A study found prolonged mask-wearing–specifically, the prolonged use of N95 masks–negatively affected hospital workers, causing headaches, acne and skin breakdown, and impaired cognition.
As the pandemic rages on, it continues to take a psychological, emotional, and physical toll on frontline healthcare workers. Alongside the circumstances which make long hospital hours stressful and taxing under normal circumstances, the continual need for personal protective equipment (PPE) to protect from infection of COVID-19 adds its own set of challenges.
The Toll of Prolonged Mask-Wearing
According to the Centers for Disease Control and Prevention (CDC), wearing N95 masks continuously can increase blood CO2 levels after only one hour of use if a healthcare worker does not have an opportunity to take a break from wearing it.

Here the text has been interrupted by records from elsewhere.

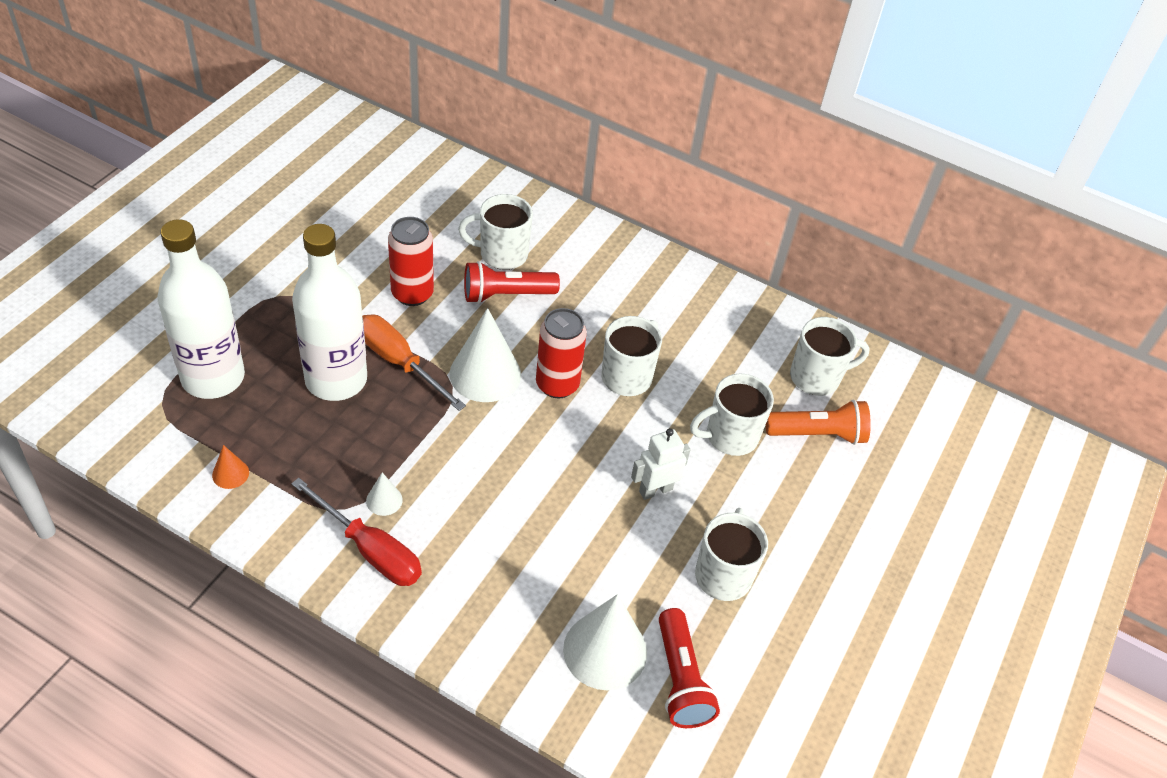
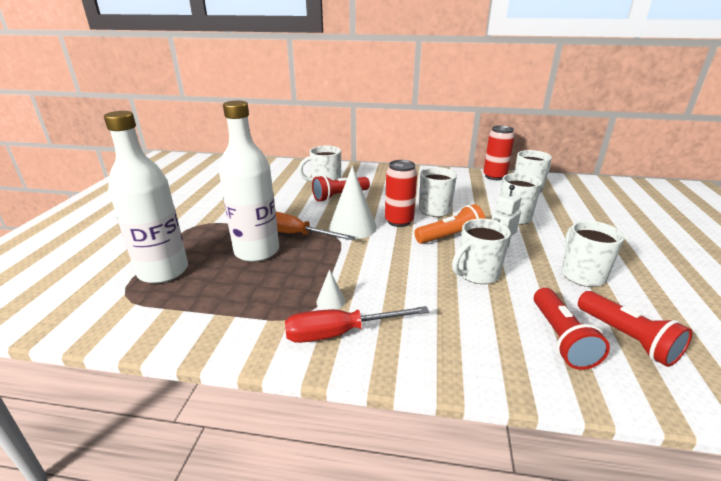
camera: 15 degrees left, 20 degrees down
orange cone [212,445,249,489] -> none
red screwdriver [291,478,422,586] -> red screwdriver turned 150 degrees clockwise [285,306,429,343]
red can [388,217,434,306] -> red can moved to [483,126,515,180]
white cone [563,594,647,690] -> red flashlight [534,288,610,370]
orange flashlight [766,400,871,445] -> orange flashlight moved to [414,204,486,244]
none -> white mug [452,219,511,284]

This can lead to adverse health effects such as headache, increased skull pressure, reduced cognition, increased or labored breathing, cardiovascular effects, and reduced workload tolerance.
These effects can compound, especially when healthcare workers endure up to 8-12 hour-long shifts. These effects are more than just theoretical. In a study conducted in the Journal of Infectious Diseases and Epidemiology surveying 343 New York City hospital workers, 314 respondents reported adverse effects from prolonged mask use — the participants complained of headaches, acne and skin breakdown, and impaired cognition.
Increasing the Supply of N95 masks
Fortunately, preventing these adverse effects is as simple as taking a break to remove one’s mask, taking a few recovery breaths, and getting back to work. However, hospitals can often become too busy or understaffed to allow for such breaks. And more importantly, the most prominent reason these adverse effects remain is that healthcare workers don’t have enough PPE to replace their masks when they take them off.
If a healthcare worker has been in close contact with infectious COVID-19 patients, especially during aerosol-producing procedures, it is not safe for them to remove a mask and put the same one back on. However, many healthcare workers are only allotted one mask per shift, forcing them to choose between taking PPE breaks and risking self-contamination or enduring these adverse health effects from wearing a facepiece respirator continuously for hours.
With all the responsibility, hard work, and strain that healthcare workers continue to take on to treat COVID-19 patients, increasing PPE supply availability and abstaining from purchasing medical-grade N95 respirators are two ways we can support these workers. As the nonmedical public, we must continue to wear masks and observe social distancing measures. However, N95s are only necessary for healthcare workers who must be in close contact with COVID-19 patients every day. Wearing other masks — such as cloth masks or KN95 masks — will still keep average people safe while reserving N95s for those who need them most.
With an adequate supply of N95s, healthcare workers would be able to take PPE breaks as needed and prevent adverse health effects that are inherent to wearing a mask for such a prolonged period of time.